In a similar manner, beta readers are expected to see if a story works. Does the plot progress in a sensible fashion? Do the characters grow and change? Is there an obvious story problem that is resolved before the book ends?

Of course, my idea of what makes a story satisfying could be different than yours. This is where the subjectivity comes into the picture.

As far as expectations go, I send a detailed checklist to my beta readers. I generally ask about story structure, setting, believability and character likability and growth.

I consider every comment from beta readers, but that doesn’t mean I always change the things thy find problematic. After all, I’m the author.

Bane

Two types of readers tend to be the bane of my existence when it comes to betas: non-genre and published writers.

First of all, having readers who don’t generally read your genre take your manuscript for a test drive is an excellent idea. They are going to be more critical of story elements and plot holes. If you can suck them into the story, great. It’s more likely that they are going to be on the outside noticing all the things they don’t like.

Remember, I don’t change everything they suggest. This is especially true for non-genre readers. However, I do take their thoughts on plot and character seriously to heart. After all, if they can’t relate to my characters, I’ve done something wrong.

Published authors – especially if they are in your genre – are harsh.
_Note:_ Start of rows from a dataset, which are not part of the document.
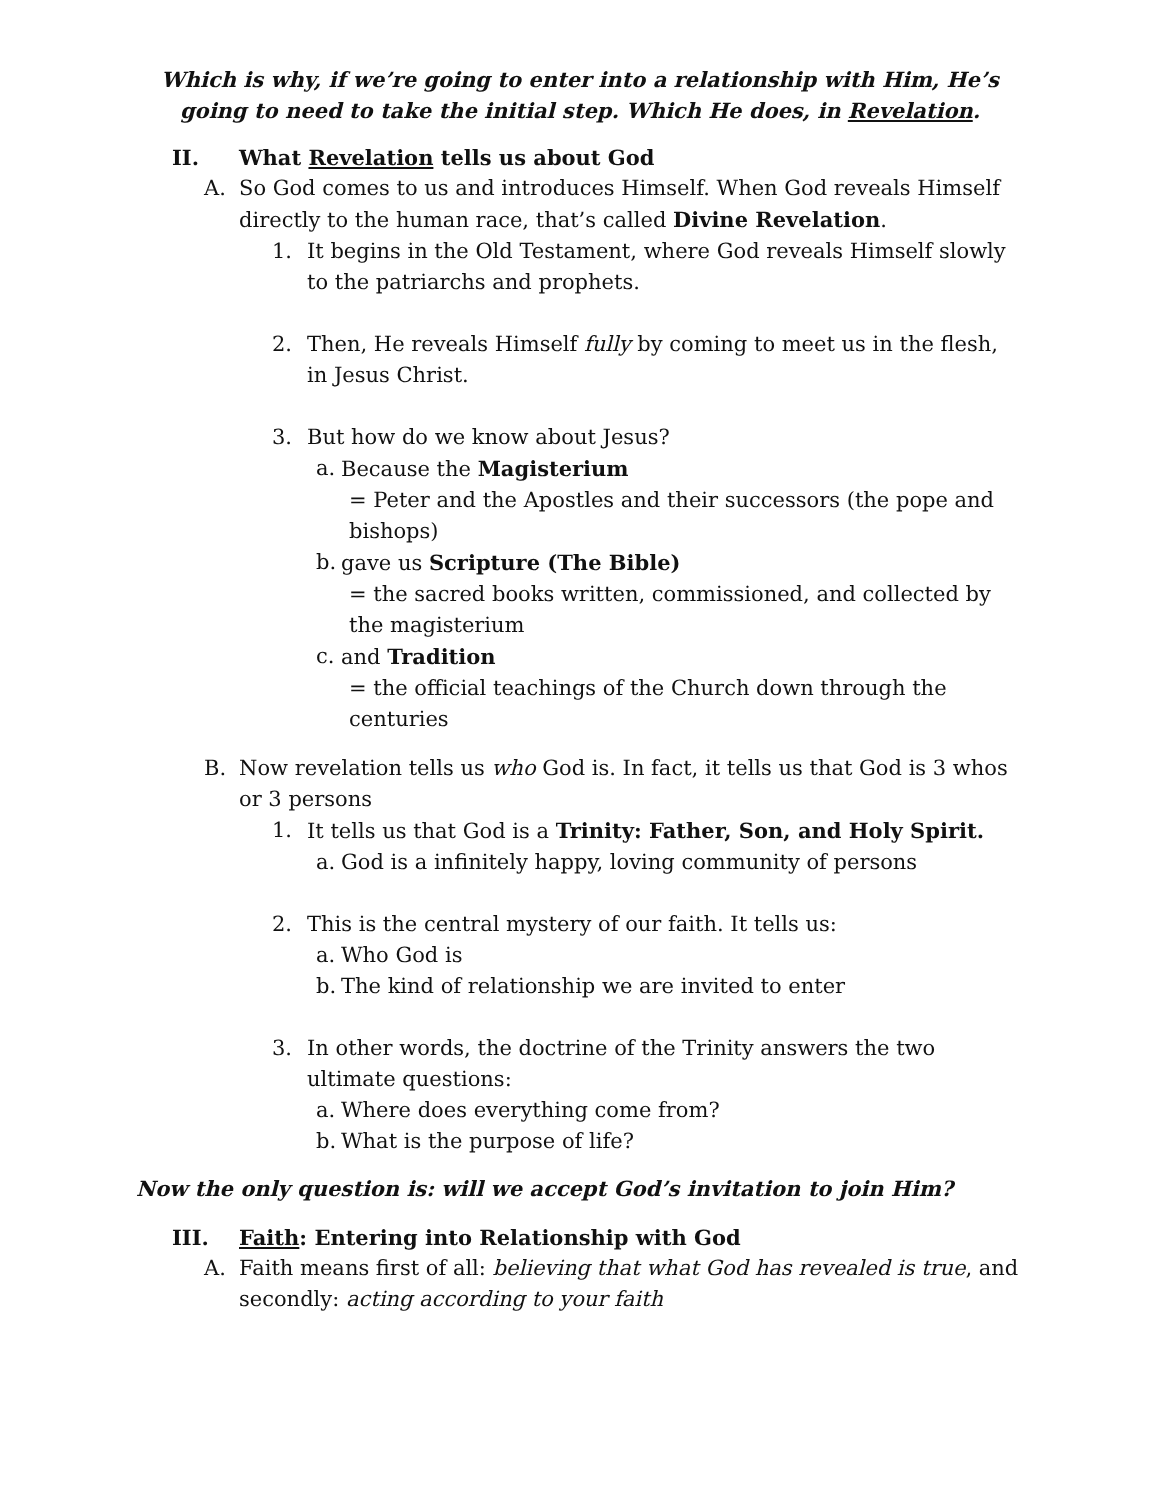Which is why, if we’re going to enter into a relationship with Him, He’s going to need to take the initial step. Which He does, in Revelation.
II. What Revelation tells us about God
A. So God comes to us and introduces Himself. When God reveals Himself directly to the human race, that’s called Divine Revelation.
1. It begins in the Old Testament, where God reveals Himself slowly to the patriarchs and prophets.
2. Then, He reveals Himself fully by coming to meet us in the flesh, in Jesus Christ.
3. But how do we know about Jesus?
a. Because the Magisterium
= Peter and the Apostles and their successors (the pope and bishops)
b. gave us Scripture (The Bible)
= the sacred books written, commissioned, and collected by the magisterium
c. and Tradition
= the official teachings of the Church down through the centuries
B. Now revelation tells us who God is. In fact, it tells us that God is 3 whos or 3 persons
1. It tells us that God is a Trinity: Father, Son, and Holy Spirit.
a. God is a infinitely happy, loving community of persons
2. This is the central mystery of our faith. It tells us:
a. Who God is
b. The kind of relationship we are invited to enter
3. In other words, the doctrine of the Trinity answers the two ultimate questions:
a. Where does everything come from?
b. What is the purpose of life?
Now the only question is: will we accept God’s invitation to join Him?
III. Faith: Entering into Relationship with God
A. Faith means first of all: believing that what God has revealed is true, and secondly: acting according to your faith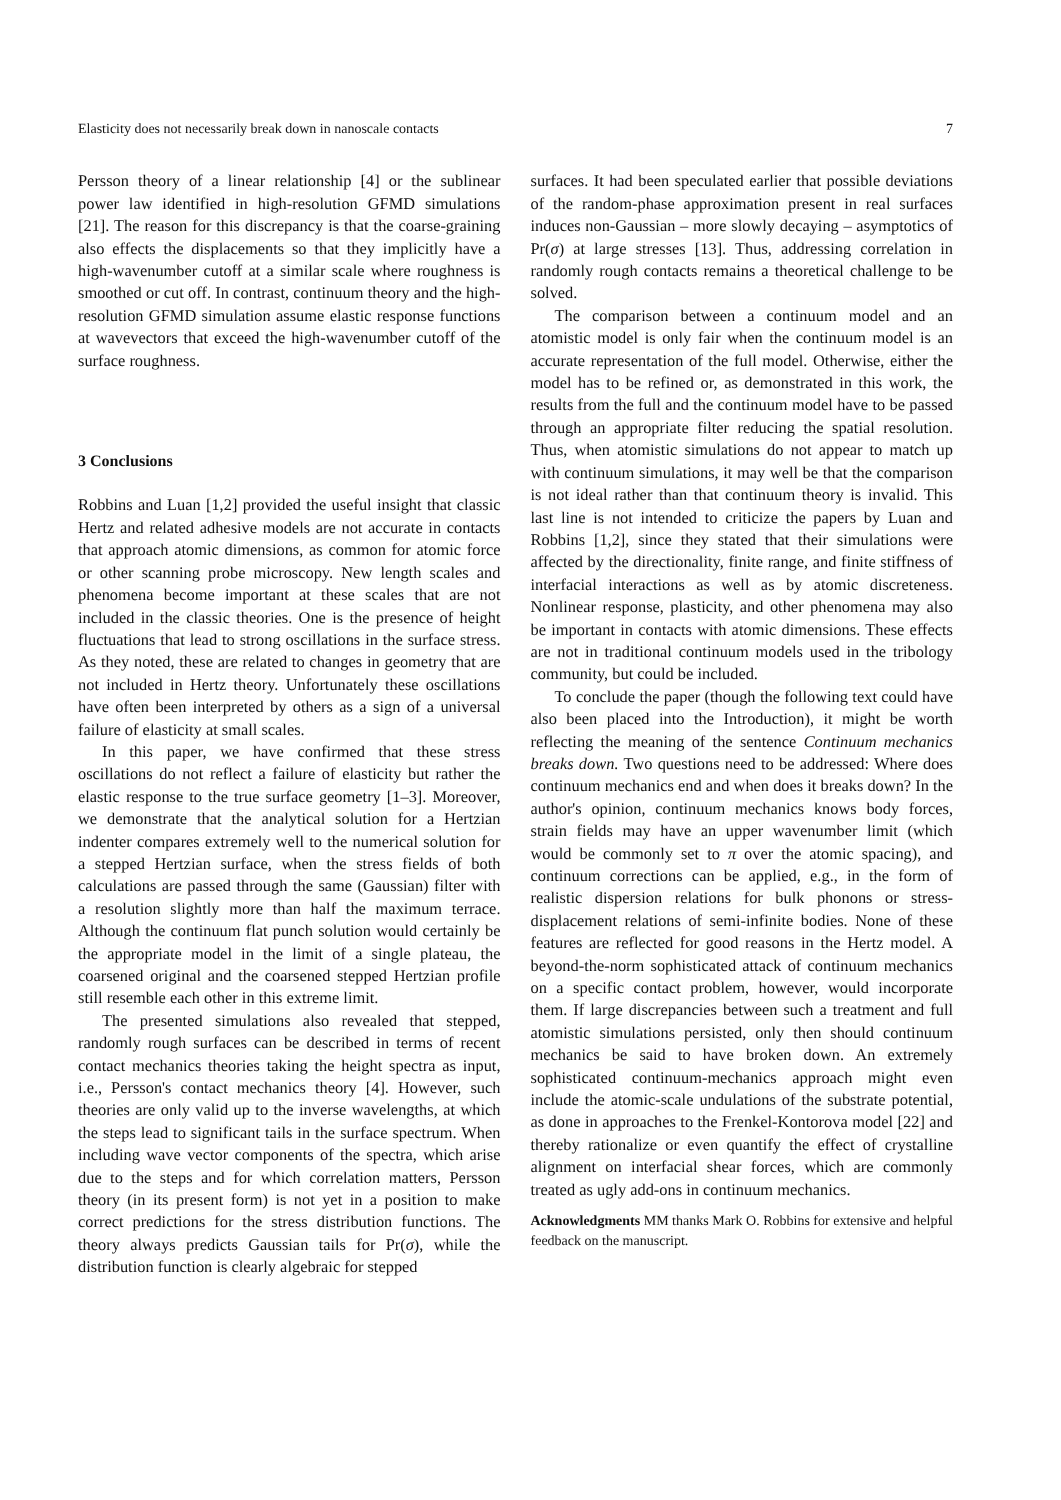Elasticity does not necessarily break down in nanoscale contacts 7
Persson theory of a linear relationship [4] or the sublinear power law identified in high-resolution GFMD simulations [21]. The reason for this discrepancy is that the coarse-graining also effects the displacements so that they implicitly have a high-wavenumber cutoff at a similar scale where roughness is smoothed or cut off. In contrast, continuum theory and the high-resolution GFMD simulation assume elastic response functions at wavevectors that exceed the high-wavenumber cutoff of the surface roughness.
3 Conclusions
Robbins and Luan [1,2] provided the useful insight that classic Hertz and related adhesive models are not accurate in contacts that approach atomic dimensions, as common for atomic force or other scanning probe microscopy. New length scales and phenomena become important at these scales that are not included in the classic theories. One is the presence of height fluctuations that lead to strong oscillations in the surface stress. As they noted, these are related to changes in geometry that are not included in Hertz theory. Unfortunately these oscillations have often been interpreted by others as a sign of a universal failure of elasticity at small scales.
In this paper, we have confirmed that these stress oscillations do not reflect a failure of elasticity but rather the elastic response to the true surface geometry [1–3]. Moreover, we demonstrate that the analytical solution for a Hertzian indenter compares extremely well to the numerical solution for a stepped Hertzian surface, when the stress fields of both calculations are passed through the same (Gaussian) filter with a resolution slightly more than half the maximum terrace. Although the continuum flat punch solution would certainly be the appropriate model in the limit of a single plateau, the coarsened original and the coarsened stepped Hertzian profile still resemble each other in this extreme limit.
The presented simulations also revealed that stepped, randomly rough surfaces can be described in terms of recent contact mechanics theories taking the height spectra as input, i.e., Persson's contact mechanics theory [4]. However, such theories are only valid up to the inverse wavelengths, at which the steps lead to significant tails in the surface spectrum. When including wave vector components of the spectra, which arise due to the steps and for which correlation matters, Persson theory (in its present form) is not yet in a position to make correct predictions for the stress distribution functions. The theory always predicts Gaussian tails for Pr(σ), while the distribution function is clearly algebraic for stepped
surfaces. It had been speculated earlier that possible deviations of the random-phase approximation present in real surfaces induces non-Gaussian – more slowly decaying – asymptotics of Pr(σ) at large stresses [13]. Thus, addressing correlation in randomly rough contacts remains a theoretical challenge to be solved.
The comparison between a continuum model and an atomistic model is only fair when the continuum model is an accurate representation of the full model. Otherwise, either the model has to be refined or, as demonstrated in this work, the results from the full and the continuum model have to be passed through an appropriate filter reducing the spatial resolution. Thus, when atomistic simulations do not appear to match up with continuum simulations, it may well be that the comparison is not ideal rather than that continuum theory is invalid. This last line is not intended to criticize the papers by Luan and Robbins [1,2], since they stated that their simulations were affected by the directionality, finite range, and finite stiffness of interfacial interactions as well as by atomic discreteness. Nonlinear response, plasticity, and other phenomena may also be important in contacts with atomic dimensions. These effects are not in traditional continuum models used in the tribology community, but could be included.
To conclude the paper (though the following text could have also been placed into the Introduction), it might be worth reflecting the meaning of the sentence Continuum mechanics breaks down. Two questions need to be addressed: Where does continuum mechanics end and when does it breaks down? In the author's opinion, continuum mechanics knows body forces, strain fields may have an upper wavenumber limit (which would be commonly set to π over the atomic spacing), and continuum corrections can be applied, e.g., in the form of realistic dispersion relations for bulk phonons or stress-displacement relations of semi-infinite bodies. None of these features are reflected for good reasons in the Hertz model. A beyond-the-norm sophisticated attack of continuum mechanics on a specific contact problem, however, would incorporate them. If large discrepancies between such a treatment and full atomistic simulations persisted, only then should continuum mechanics be said to have broken down. An extremely sophisticated continuum-mechanics approach might even include the atomic-scale undulations of the substrate potential, as done in approaches to the Frenkel-Kontorova model [22] and thereby rationalize or even quantify the effect of crystalline alignment on interfacial shear forces, which are commonly treated as ugly add-ons in continuum mechanics.
Acknowledgments MM thanks Mark O. Robbins for extensive and helpful feedback on the manuscript.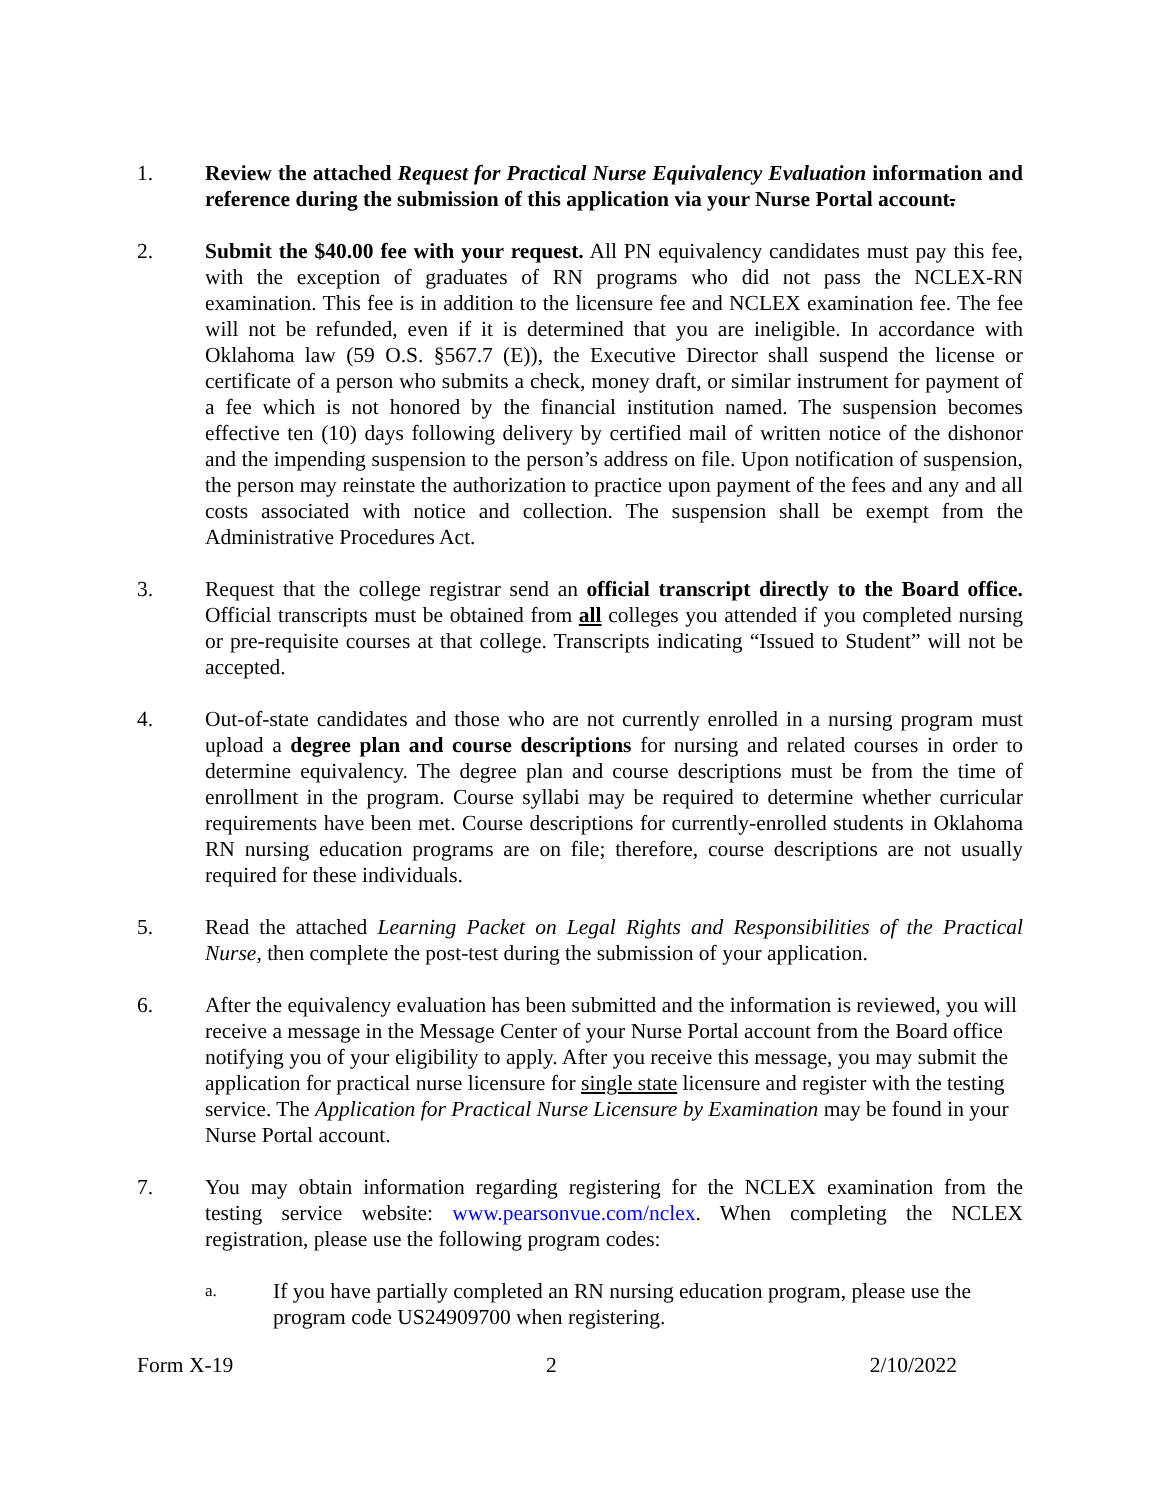1. Review the attached Request for Practical Nurse Equivalency Evaluation information and reference during the submission of this application via your Nurse Portal account.
2. Submit the $40.00 fee with your request. All PN equivalency candidates must pay this fee, with the exception of graduates of RN programs who did not pass the NCLEX-RN examination. This fee is in addition to the licensure fee and NCLEX examination fee. The fee will not be refunded, even if it is determined that you are ineligible. In accordance with Oklahoma law (59 O.S. §567.7 (E)), the Executive Director shall suspend the license or certificate of a person who submits a check, money draft, or similar instrument for payment of a fee which is not honored by the financial institution named. The suspension becomes effective ten (10) days following delivery by certified mail of written notice of the dishonor and the impending suspension to the person’s address on file. Upon notification of suspension, the person may reinstate the authorization to practice upon payment of the fees and any and all costs associated with notice and collection. The suspension shall be exempt from the Administrative Procedures Act.
3. Request that the college registrar send an official transcript directly to the Board office. Official transcripts must be obtained from all colleges you attended if you completed nursing or pre-requisite courses at that college. Transcripts indicating “Issued to Student” will not be accepted.
4. Out-of-state candidates and those who are not currently enrolled in a nursing program must upload a degree plan and course descriptions for nursing and related courses in order to determine equivalency. The degree plan and course descriptions must be from the time of enrollment in the program. Course syllabi may be required to determine whether curricular requirements have been met. Course descriptions for currently-enrolled students in Oklahoma RN nursing education programs are on file; therefore, course descriptions are not usually required for these individuals.
5. Read the attached Learning Packet on Legal Rights and Responsibilities of the Practical Nurse, then complete the post-test during the submission of your application.
6. After the equivalency evaluation has been submitted and the information is reviewed, you will receive a message in the Message Center of your Nurse Portal account from the Board office notifying you of your eligibility to apply. After you receive this message, you may submit the application for practical nurse licensure for single state licensure and register with the testing service. The Application for Practical Nurse Licensure by Examination may be found in your Nurse Portal account.
7. You may obtain information regarding registering for the NCLEX examination from the testing service website: www.pearsonvue.com/nclex. When completing the NCLEX registration, please use the following program codes:
a.
If you have partially completed an RN nursing education program, please use the program code US24909700 when registering.
Form X-19 2 2/10/2022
And, I’ll be honest, it hurts to have someone you respect dissect your story. It feels like being gutted alive.

Once you stop bleeding, however, you’ll be able to sort through all those comments – meant to help not scald – and use them to make your story better.

Boon

I always make sure I have some avid readers of my genre and some members of my focus audience read my early manuscript. These people are going to be a boon to my story.

Avid readers know what works. They’ve read so many books, they can predict outcomes and wade through poor prose without losing touch with the story.

This makes it sound like they aren’t going to be helpful. Not true. They will be able to spot a plot hole a mile away. If your plot is too predictable, you can be sure you’ll hear about it. And, they can tell you if the character you’ve chosen works in the story.

Since my novels are aimed at a young adult audience, it’s essential that some of my betas are in this group. It can be difficult to find young readers who can give helpful feedback.

Luckily for me, I have connections at the local middle school. Further, I can interview the readers in person, thus tailoring my questions based on the answers they give me.

Time consuming? Without a doubt.

However, I’ve discovered problems with character consistency, magic systems, weak resolutions and plot progression from my target audience. The investment is worth the outcome.

In the end, books are meant to be read. As the author, I’m too close to the work to determine if the story is clear. I know my characters so well, I might miss the fact that on paper they don’t appear at all like they do in my head.

This is why authors need beta readers. Without unbiased reader feedback, a novel will never reach its fullest story potential.

Bane or boon, if you’re a writer, get your manuscript to beta readers – before you send it to agents, editors, publishers or -worst of all – publish it yourself.